ELECTRICITY AND FIRE INSURANCE. [See Underwriters' National Electric Association.]

ELLISON, EUGENE L., president of the Insurance Company of North America, and president of the Alliance Insurance Company of Philadelphia, was born in the state of Delaware and was educated in the public schools and academy at Newark, Del. Previous to his connection with his present company he was clerk in mercantile and banking houses, general agent of the Enterprise Insurance Company of Philadelphia, and assistant manager of the Philadelphia clearing house.

ENGINEERS, FIRE, INTERNATIONAL ASSOCIATION OF. [See International Association of Fire Engineers.]

ENTERPRISE MUTUAL FIRE INSURANCE COMPANY, Providence, R. I. Organized 1874. John R. Freeman, president and treasurer; Theodore P. Bogert, secretary; Benj. G. Buttolph and Edwin D. Pingree, vice-presidents. Admitted assets, December 31, 1913, $584,820.34; liabilities, $249,302.10.

EQUITABLE FIRE AND MARINE INSURANCE COMPANY, Providence, R. I., head office, Hartford, Conn. Organized 1859; capital, $400,000. Fred W. Arnold, president; John D. Knox, vice-president; Samuel G. Howe, secretary. The company is controlled by the Phoenix Fire Insurance Company, Hartford. Admitted assets, December 31, 1913, $960,525.71; liabilities, $296,246.69.

EQUITABLE FIRE INSURANCE COMPANY, Charleston, S. C. Organized 1895; capital, $200,000. David Huguenin, president; William G. Mazyck, secretary and treasurer; R. F. Touhey, assistant secretary and treasurer. Admitted assets, December 31, 1913, $401,740.78; liabilities, $129,606.02.
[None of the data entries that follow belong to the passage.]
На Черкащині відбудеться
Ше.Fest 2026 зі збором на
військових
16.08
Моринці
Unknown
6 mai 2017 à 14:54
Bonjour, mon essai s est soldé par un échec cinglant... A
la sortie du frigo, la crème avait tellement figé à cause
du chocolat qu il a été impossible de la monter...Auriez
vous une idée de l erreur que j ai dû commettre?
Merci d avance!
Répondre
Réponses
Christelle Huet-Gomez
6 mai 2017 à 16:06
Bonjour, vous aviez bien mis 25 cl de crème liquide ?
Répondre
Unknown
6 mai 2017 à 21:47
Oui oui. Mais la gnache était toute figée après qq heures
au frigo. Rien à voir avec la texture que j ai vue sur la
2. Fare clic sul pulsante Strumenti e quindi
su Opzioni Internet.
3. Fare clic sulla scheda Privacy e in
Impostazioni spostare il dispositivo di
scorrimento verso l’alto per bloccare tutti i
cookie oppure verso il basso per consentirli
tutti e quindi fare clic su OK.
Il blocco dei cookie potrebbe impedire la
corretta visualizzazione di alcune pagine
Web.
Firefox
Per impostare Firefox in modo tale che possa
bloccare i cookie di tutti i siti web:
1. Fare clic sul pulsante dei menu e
EQUITY FIRE INSURANCE COMPANY, Kansas City, Mo. Organized 1909; capital, $100,000. E. G. Rowley, president; C. T. Hinkle, secretary; Bruce Dodson, manager. Admitted assets, December 31, 1913, $207,447.20; liabilities, $28,845.98.

EUREKA FIRE AND MARINE INSURANCE COMPANY, Cincinnati, Ohio. Organized 1864; capital, $100,000. F. A. Rothier, president; Adam Benus, secretary; F. C. Barton, assistant secretary. Assets, December 31, 1913, $363,535; liabilities, $133,533.

EVANS, HENRY, president of the Continental Insurance Company of New York, and the Fidelity-Phenix Insurance Company, was born at Houston, Tex., April 14, 1860. Some time after the close of the war he went to New York, where he was educated, finally leaving Columbia College School of Mines to enter the service of the Continental in March, 1878, as a junior clerk. For several years he worked at most of the desks in the office connected with the agency department. He succeeded the late Mr. Townsend as secretary of the agency department May 10, 1888; was elected second vice-president, retaining the agency department secretaryship in 1889, and vice-president January 14, 1892, and president January 15, 1903, after a service of nearly twenty-five years. Since Mr. Evans has been an officer of the Continental Insurance Company he has done a great deal of field work for it all over the United States. In March, 1904, he assumed the chairmanship of the committee of twenty on congested districts of cities of the National Board of Fire Underwriters. In June, 1906, he formed the Fidelity Fire Insurance Company, of which he is president and a director. In December, 1909, he was requested by the directors to take control of the Phenix Insurance Company of Brooklyn, which company was in trouble because of irregularities in its administration, and succeeded in saving the Phenix's agency plant. On March 1, 1910, the company was merged with the Fidelity Fire Insurance Company, under the title of the Fidelity-Phenix Fire Insurance Company, and Mr. Evans was elected president of the merged company.

EXCESS POLICY. A class of policies written to cover property in excess of other insurance. They do not apply until specific insurance is exhausted. Usually it is stipulated that a certain amount of specific insurance shall be carried, the rates for excess insurance being lower than the specific rate.